Oswald and Gator constituted the unlikeliest of odd couples. They first became chummy while crossing over from California to Hawaii aboard USS
Bexar
. That transport departed San Diego on August 21, 1957. Assumed by most onboard to be a moronic giant, Gator-—who had never even heard of chess—was impressed that Ozzie, the undisputed champion, would take time out from reading his latest favorite,
Leaves of Grass
, to teach this supposed Neanderthal how to play.

Lee's initial fear of another betrayal proved unfounded, as he would soon discover. Not only did Gator turn out to be a true friend; he also happened to be as innately intelligent as Lee. Gator's ignorance was due to an upbringing in which he'd barely been taught to read and write. Though Gator's language remained modest and crude, his thoughts at last began to take shape.

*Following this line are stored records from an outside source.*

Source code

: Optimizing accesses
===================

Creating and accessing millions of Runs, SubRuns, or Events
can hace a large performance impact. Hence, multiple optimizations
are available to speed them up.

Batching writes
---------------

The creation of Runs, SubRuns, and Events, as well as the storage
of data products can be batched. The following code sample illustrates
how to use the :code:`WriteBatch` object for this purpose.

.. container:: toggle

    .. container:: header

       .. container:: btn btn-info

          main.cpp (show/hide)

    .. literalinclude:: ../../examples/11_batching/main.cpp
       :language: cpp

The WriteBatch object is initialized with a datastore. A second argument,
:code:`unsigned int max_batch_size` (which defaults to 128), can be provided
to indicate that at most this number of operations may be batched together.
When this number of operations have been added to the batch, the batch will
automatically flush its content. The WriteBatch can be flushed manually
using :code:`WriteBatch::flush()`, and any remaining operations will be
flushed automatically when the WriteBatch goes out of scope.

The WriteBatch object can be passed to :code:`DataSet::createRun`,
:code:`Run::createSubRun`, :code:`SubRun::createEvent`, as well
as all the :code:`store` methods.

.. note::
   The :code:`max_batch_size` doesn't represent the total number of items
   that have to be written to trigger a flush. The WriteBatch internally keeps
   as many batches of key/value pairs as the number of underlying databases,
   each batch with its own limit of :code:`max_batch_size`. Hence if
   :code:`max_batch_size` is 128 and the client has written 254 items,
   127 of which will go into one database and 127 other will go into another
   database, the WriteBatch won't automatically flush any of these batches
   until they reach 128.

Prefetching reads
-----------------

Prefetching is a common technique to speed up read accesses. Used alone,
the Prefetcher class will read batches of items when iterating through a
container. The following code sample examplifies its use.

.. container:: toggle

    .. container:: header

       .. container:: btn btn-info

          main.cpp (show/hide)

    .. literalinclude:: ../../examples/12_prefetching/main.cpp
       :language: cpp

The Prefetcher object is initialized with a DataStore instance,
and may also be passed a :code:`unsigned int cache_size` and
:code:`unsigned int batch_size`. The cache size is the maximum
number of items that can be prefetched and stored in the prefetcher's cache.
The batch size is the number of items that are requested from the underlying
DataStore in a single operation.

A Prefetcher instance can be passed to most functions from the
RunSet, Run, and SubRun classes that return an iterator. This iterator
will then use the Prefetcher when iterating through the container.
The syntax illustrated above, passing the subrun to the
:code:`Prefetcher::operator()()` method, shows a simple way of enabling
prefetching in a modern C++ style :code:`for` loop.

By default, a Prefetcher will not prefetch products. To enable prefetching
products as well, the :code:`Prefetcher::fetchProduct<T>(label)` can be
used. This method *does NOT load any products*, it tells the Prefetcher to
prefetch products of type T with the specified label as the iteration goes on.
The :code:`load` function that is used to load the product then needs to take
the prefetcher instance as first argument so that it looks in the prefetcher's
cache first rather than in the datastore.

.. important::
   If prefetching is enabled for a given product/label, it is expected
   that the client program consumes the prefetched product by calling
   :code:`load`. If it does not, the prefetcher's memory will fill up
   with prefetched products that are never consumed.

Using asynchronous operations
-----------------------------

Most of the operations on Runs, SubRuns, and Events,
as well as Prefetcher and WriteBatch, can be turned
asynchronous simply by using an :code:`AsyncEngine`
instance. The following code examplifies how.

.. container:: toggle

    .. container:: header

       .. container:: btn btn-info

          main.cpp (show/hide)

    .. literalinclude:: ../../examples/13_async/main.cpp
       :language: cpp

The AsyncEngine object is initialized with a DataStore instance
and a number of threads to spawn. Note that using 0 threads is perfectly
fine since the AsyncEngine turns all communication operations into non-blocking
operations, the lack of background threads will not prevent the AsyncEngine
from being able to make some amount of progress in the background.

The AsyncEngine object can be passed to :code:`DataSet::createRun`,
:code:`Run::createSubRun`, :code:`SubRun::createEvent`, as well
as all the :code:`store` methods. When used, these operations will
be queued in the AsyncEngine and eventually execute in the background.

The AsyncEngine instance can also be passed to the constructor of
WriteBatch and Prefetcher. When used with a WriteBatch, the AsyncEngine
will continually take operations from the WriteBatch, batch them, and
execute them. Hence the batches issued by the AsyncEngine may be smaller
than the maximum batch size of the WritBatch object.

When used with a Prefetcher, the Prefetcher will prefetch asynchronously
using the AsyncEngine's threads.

“Y'know, Lee, yer right. This Marx makes some sense.”

Following a brief stay, The
Bexar
left Hawaii and continued on to Japan, arriving there during the first week of September. As all the men learned upon arrival at Atsugi, directly across the rice fields from the base, several night clubs beckoned to marines when they secured passes. There they could enjoy liquor, gambling, and the flesh of Asian ‘hostesses'.

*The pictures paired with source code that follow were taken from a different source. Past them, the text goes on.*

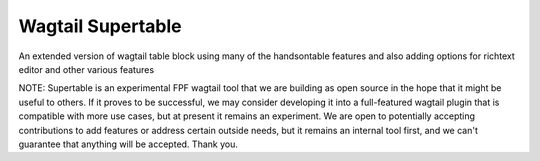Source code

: Wagtail Supertable
====================

An extended version of wagtail table block using many of the handsontable features and also
adding options for richtext editor and other various features

NOTE: Supertable is an experimental FPF wagtail tool that we are building as open source in the hope that it might be useful to others.  If it proves to be successful, we may consider developing it into a full-featured wagtail plugin that is compatible with more use cases, but at present it remains an experiment.  We are open to potentially accepting contributions to add features or address certain outside needs, but it remains an internal tool first, and we can't guarantee that anything will be accepted.  Thank you.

“Whether you partake or not,” a lieutenant explained, “is your business. Understand this: under no circumstances should you talk with any of the girls about anything that occurs on base. Most of them are precisely what they appear to be; whores who want only your money. On the other hand, one in a hundred is a spy for the Reds. It's impossible to tell these apart from others who hope to trade their bodies for American dollars.”

Initially, Lee let on that he was too shy to go along when his buddies headed out. Radical politics aside, Lee remained an old-fashioned moralist who didn't approve of giving in to one's vices. Sommers stirred the others up against Lee. If at first the term “cherry virgin” (now applying only to Lee's ”legend,” not his secret self, thanks to Honey and other willing teachers) irked Lee, his nemesis pumped up the volume on his harassment.

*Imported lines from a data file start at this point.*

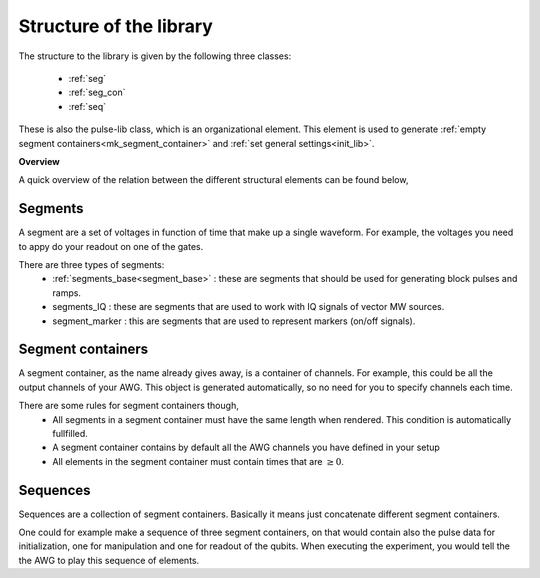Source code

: .. _struct_lib:

Structure of the library
========================

The structure to the library is given by the following three classes:

   - :ref:`seg`
   - :ref:`seg_con`
   - :ref:`seq`
These is also the pulse-lib class, which is an organizational element. This element is used to generate :ref:`empty segment containers<mk_segment_container>` and :ref:`set general settings<init_lib>`.

**Overview**

A quick overview of the relation between the different structural elements can be found below,

.. figure:: /img/lib_struct.png

.. _seg:

Segments
--------
A segment are a set of voltages in function of time that make up a single waveform. For example, the voltages you need to appy do your readout on one of the gates.

There are three types of segments:
   - :ref:`segments_base<segment_base>` : these are segments that should be used for generating block pulses and ramps.
   - segments_IQ : these are segments that are used to work with IQ signals of vector MW sources.
   - segment_marker : this are segments that are used to represent markers (on/off signals).


.. _seg_con:

Segment containers
------------------
A segment container, as the name already gives away, is a container of channels. For example, this could be all the output channels of your AWG. This object is generated automatically, so no need for you to specify channels each time.

There are some rules for segment containers though, 
   - All segments in a segment container must have the same length when rendered. This condition is automatically fullfilled.
   - A segment container contains by default all the AWG channels you have defined in your setup
   - All elements in the segment container must contain times that are :math:`\geq 0`.

.. _seq:

Sequences
---------
Sequences are a collection of segment containers. Basically it means just concatenate different segment containers.

One could for example make a sequence of three segment containers, on that would contain also the pulse data for initialization, one for manipulation and one for readout of the qubits.
When executing the experiment, you would tell the the AWG to play this sequence of elements.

“The problem with Mrs. Oswald ain't that he's a cherry virgin. It's that he don't wanna do nothin' about it.”

Why do some men assume I'm a queer? A cherry virgin is bad enough. Until not so long ago, that's what I was. But how does that translate into homosexual? Why would they suspect me?

I've been with Sara, the best-looking woman on this base. Honey, the Mob's dream girl. A Marilyn Monroe look-alike. If only I could tell them ...

Funny, as this is what I wanted for so long. Keep a veil between me and everyone else. Now, I'd love to tell all. The real L.H.O. is not only a highly accomplished cocks-man but has bedded some of the most beautiful women in the world.

Yet that must remain secret, the legend—based on the L.H.O. I once was—accepted by all as my reality.

Oh! The
irony
of it all ...

*

Perhaps the ugliest moment for Lee occurred shortly before Christmas. Marguerite had sent him a Care Package filled with assorted goodies. What Lee most appreciated were the red and white holiday candies, round little suckers that tasted like candy canes. Minding his business, Lee sat on a bunk, sorting them for himself and friends. Sommers happened by and, with a ham-like fist, smashed them into bits. Lee snapped.

“You bastard. You no good freakin' son of a bitch!”

As Sommers attempted to force Lee into a corner, Lee's giant of a protector hurried over. “You wanna hit Ozzie,” Gator howled, coming up from behind and slugging Sommers hard on the spine, “why not start with me, you friggin‘ prick?”

Once recovered, Sommers quickly backed off, trying to make light of the whole thing. “Hey, Gator, I was just joshin'—”

“Josh with
me
,” Gator continued, closing in, Sommers now backed against the barracks wall. Gator shoved his huge chin forward. “Take the first shot. Go on! Then it'll be my turn.”